Communiqué de presse
Communiqué de presse

M. Rossi doit démissionner après son tweet calomnieux célébrant les « un pour cent », selon le SEFPO

Date de publication

Le mercredi 2 Janvier 2019, 13 h 00

Toronto – Le président du SEFPO, Warren (Smokey) Thomas, demande la démission de Rocco Rossi de son poste de président de la Chambre de commerce de l'Ontario en raison de son tweet dans lequel il se moque des gens qui travaillent quotidiennement d’arrache-pied en Ontario.

La veille du Nouvel An, M. Rossi a publié les photos d’une bouteille de champagne et de canapés nappés de caviar, avec le tweet aberrant suivant : « Je célèbre le Nouvel An comme un vrai membre des un pour cent! Qu'ils mangent de la brioche :-) »

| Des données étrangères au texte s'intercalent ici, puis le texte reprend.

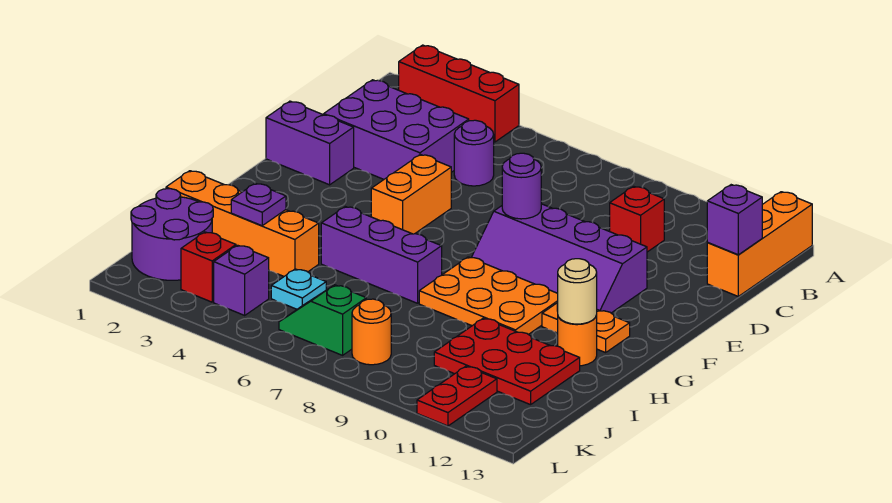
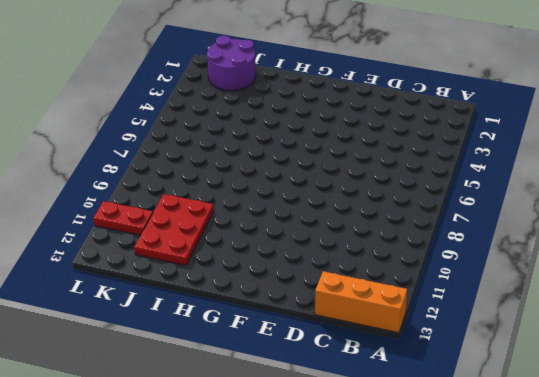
none -> red brick A2:A4 level 1
none -> purple brick C2:D4 level 1
none -> purple round brick C5 level 1

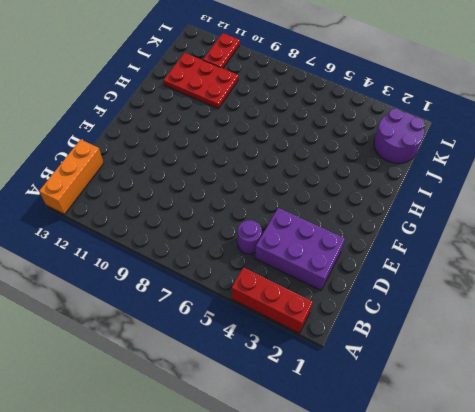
none -> red brick C10 level 1
none -> purple brick E1:E2 level 1
none -> orange brick E5:F5 level 1

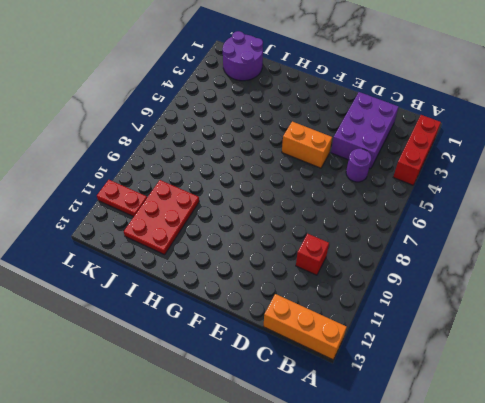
none -> purple brick E1:E2 level 1
none -> purple slope E8:F11 level 1 top E
none -> orange plate G8:H10 level 1

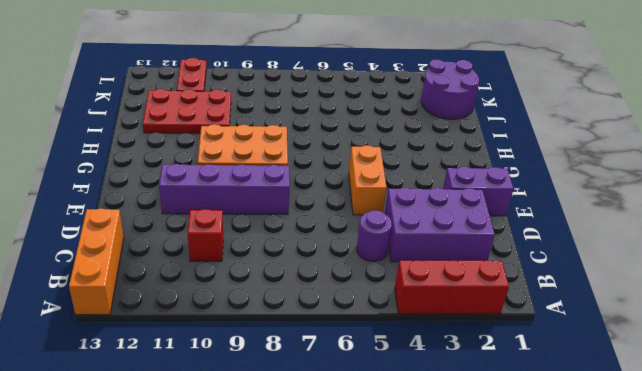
none -> orange plate G11:G12 level 1
none -> purple brick H5:H7 level 1
none -> orange round brick H12 level 1

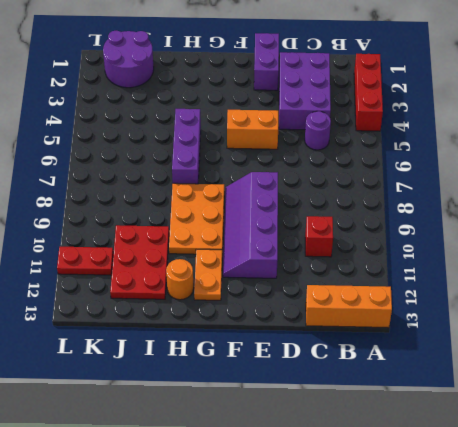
none -> orange brick I1:I4 level 1
none -> cyan plate J5 level 1
none -> red brick K3 level 1

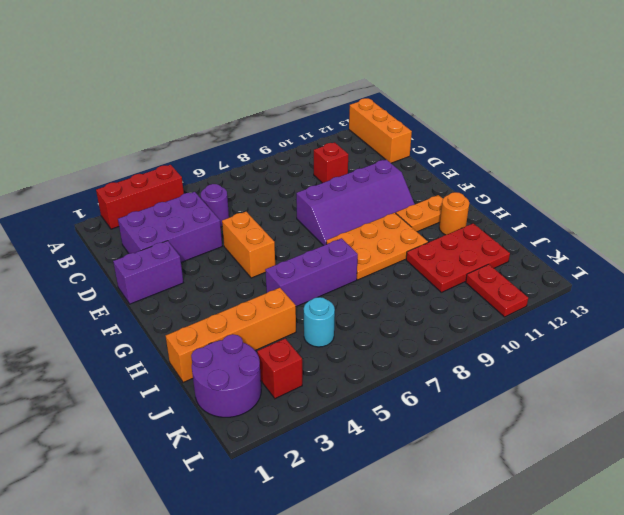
cyan round brick J5 level 1 -> cyan plate J5 level 1
none -> purple brick K4 level 1
none -> green slope K6:K7 level 1 top 7
none -> orange round brick K8 level 1

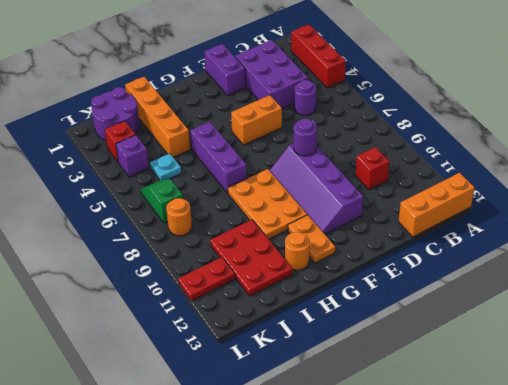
none -> purple brick C13 level 2
none -> tan round brick H12 level 2
none -> purple plate I3 level 2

Après avoir déclenché un tollé retentissant, il a supprimé son tweet à la Trump et présenté des demi-excuses, ajoutant que ses commentaires étaient censés être « satiriques ».

« Des excuses – si on peut appeler ça des d’excuses – ne suffisent pas. Ce gros chat a dévoilé ses véritables couleurs », a déclaré le président Thomas. « Il a joué un rôle déterminant dans la décision du gouvernement Ford de geler le salaire minimum et d’éliminer les jours de congé de maladie rémunérés pour les travailleurs les moins bien payés et les employés les plus précaires de l’Ontario. Le tweet de Rossi est absolument honteux et on devrait lui montrer la porte. »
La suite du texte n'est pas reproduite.